Process classification – are isothermal and adiabatic processes necessarily reversible? Is it correct to regard isothermal processes and adiabatic processes as always reversible, or can they be reversible or irreversible depending on how they are conducted?

Difficulty: Easy

Correct Answer: reversible or irreversible process

Explanation:


Introduction / Context:
Thermodynamic processes are classified both by path constraints (isothermal, adiabatic) and by reversibility. These classifications are independent; a process may satisfy a constraint yet still be irreversible.



Given Data / Assumptions:

  • Isothermal: temperature held constant.
  • Adiabatic: no heat transfer.
  • Reversibility depends on absence of friction, infinitesimal gradients, and quasi-equilibrium.


Concept / Approach:
Reversibility is a quality of the path, not merely the constraint. An isothermal compression with finite temperature difference heat transfer or friction is irreversible. An adiabatic expansion across a throttle is irreversible; a reversible adiabatic process (isentropic) requires no dissipative effects.



Step-by-Step Solution:
Identify constraint (isothermal or adiabatic).Evaluate path characteristics: presence of friction, turbulence, finite ΔT heat transfer, unrestrained expansion → irreversibility.If all dissipations are eliminated and process is quasi-static, the same constraint can be satisfied reversibly.Therefore, such processes can be reversible or irreversible.

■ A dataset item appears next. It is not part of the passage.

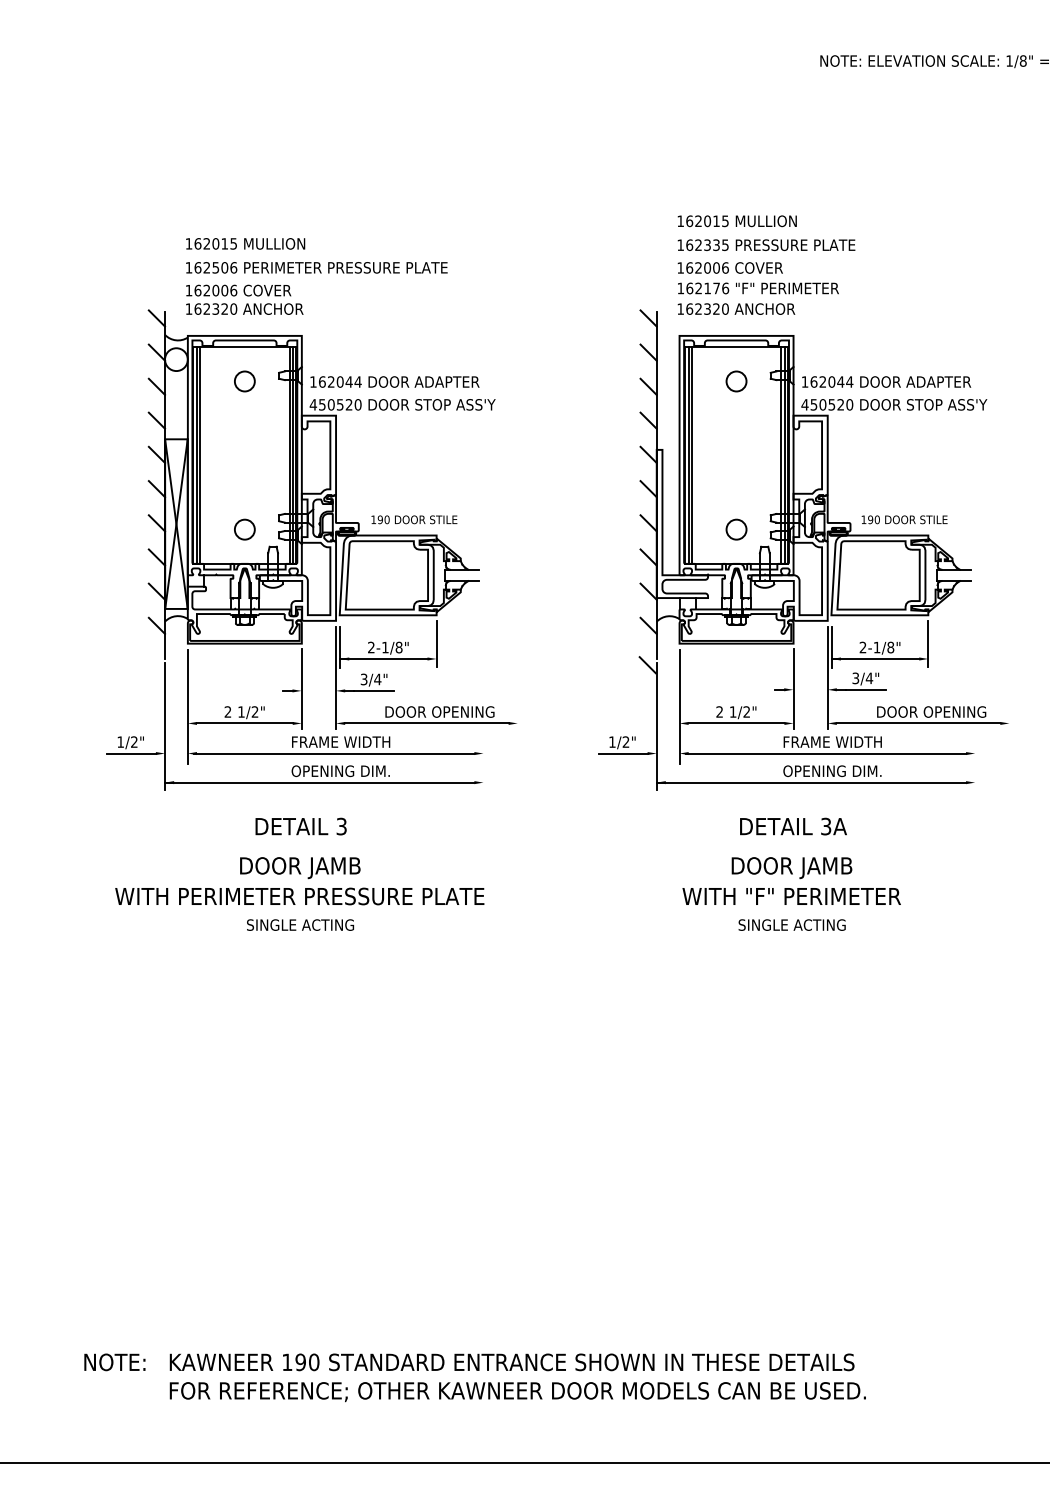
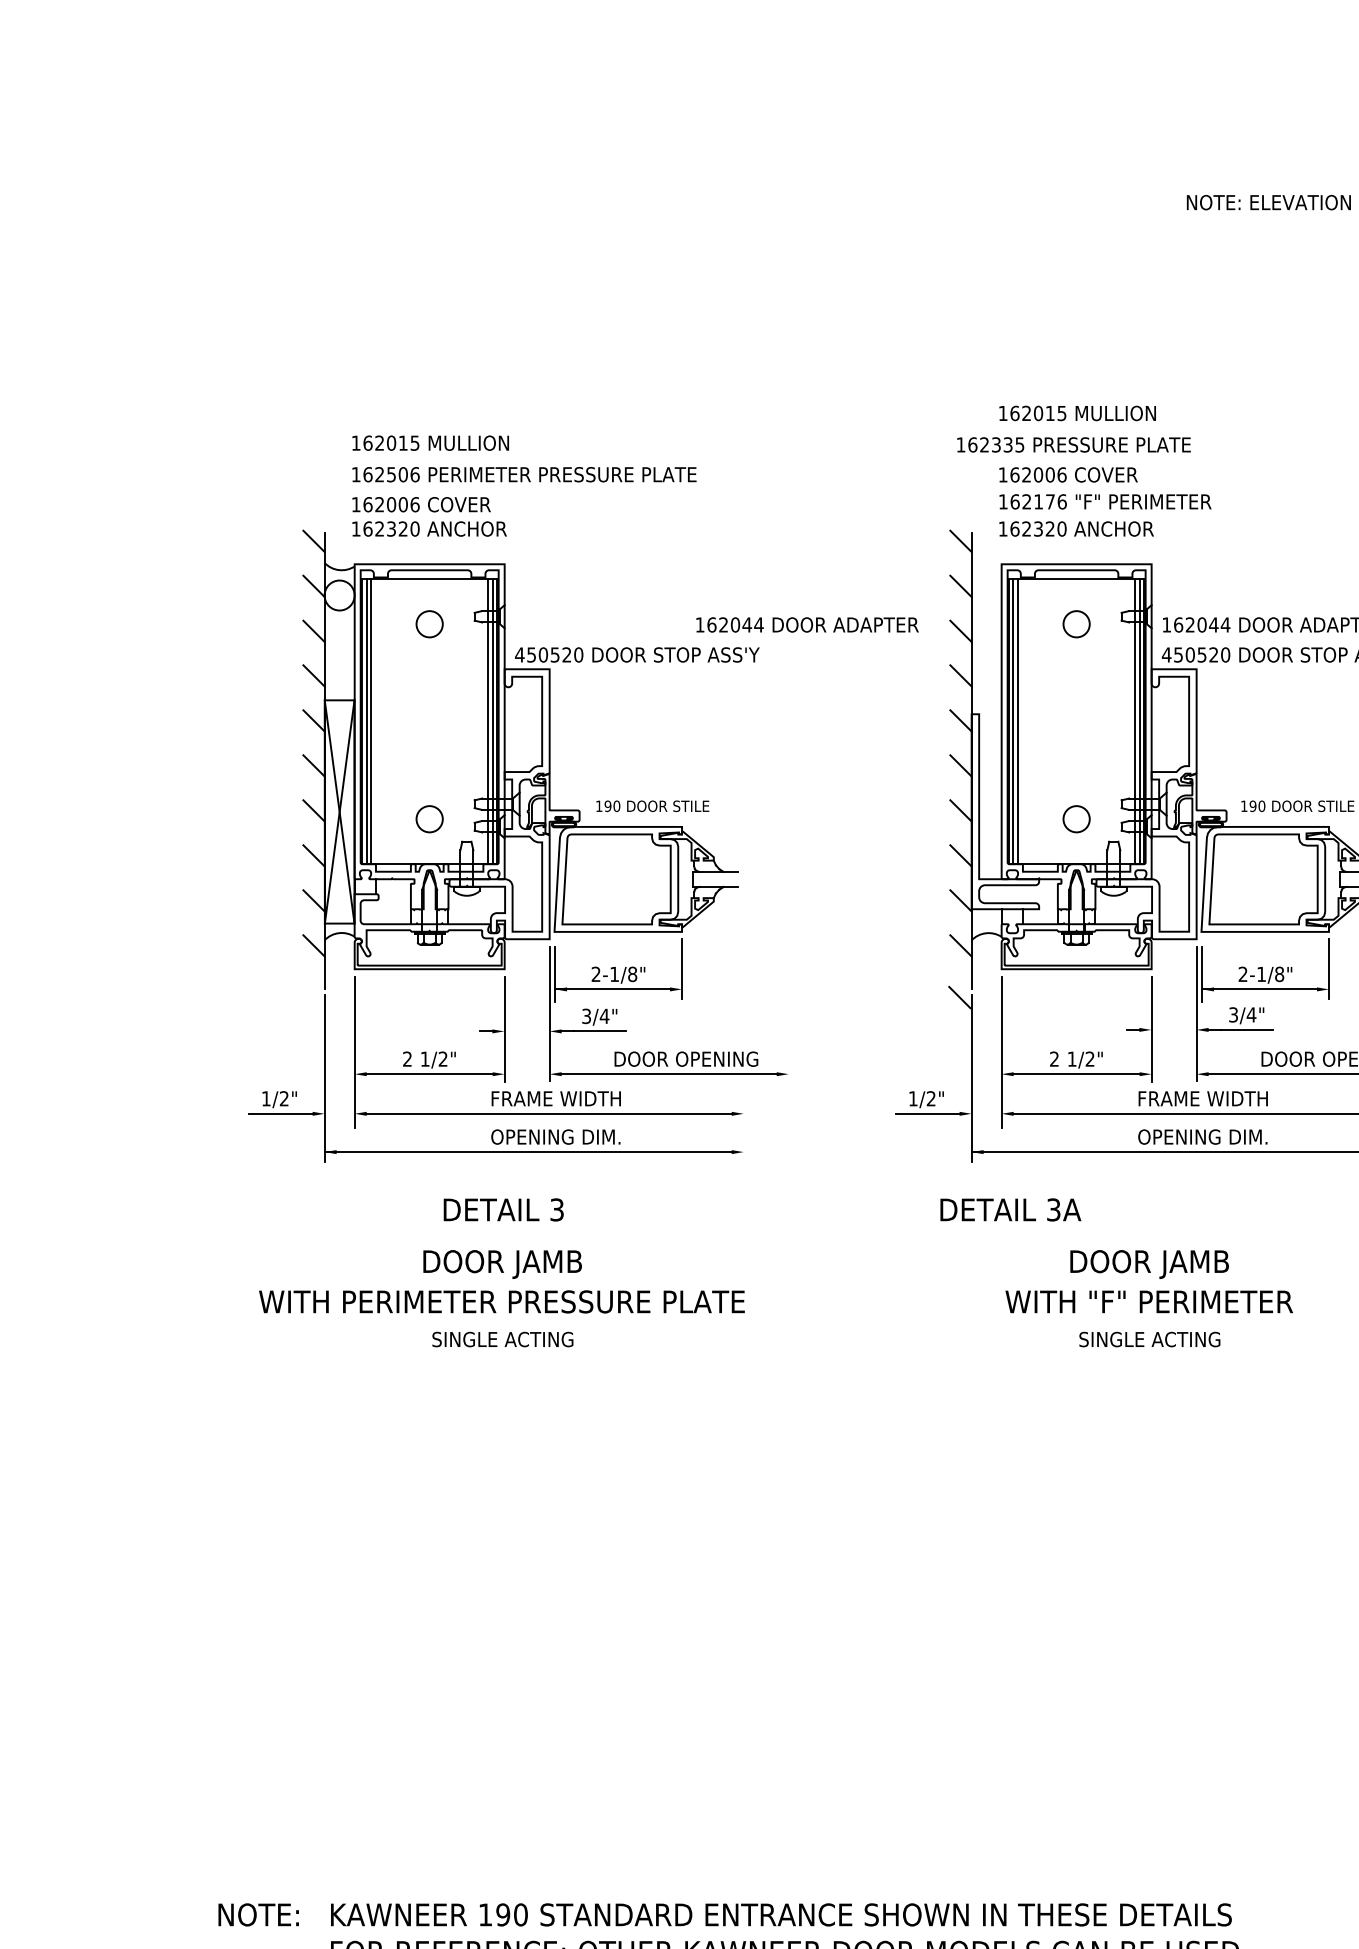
text: (766, 244) -> (1073, 444), moved
text: (394, 381) -> (806, 624), moved
text: (793, 826) -> (1010, 1209), moved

Verification / Alternative check:
Textbook examples: reversible adiabatic (isentropic) compression vs. throttling (adiabatic but irreversible); reversible isothermal expansion of an ideal gas vs. isothermal mixing/compression with friction (irreversible).



Why Other Options Are Wrong:

  • “Reversible process” or “irreversible process” alone overgeneralise.
  • “None of these” ignores established thermodynamic distinctions.


Common Pitfalls:
Equating “adiabatic” with “isentropic” without the reversibility requirement; isentropic = adiabatic + reversible.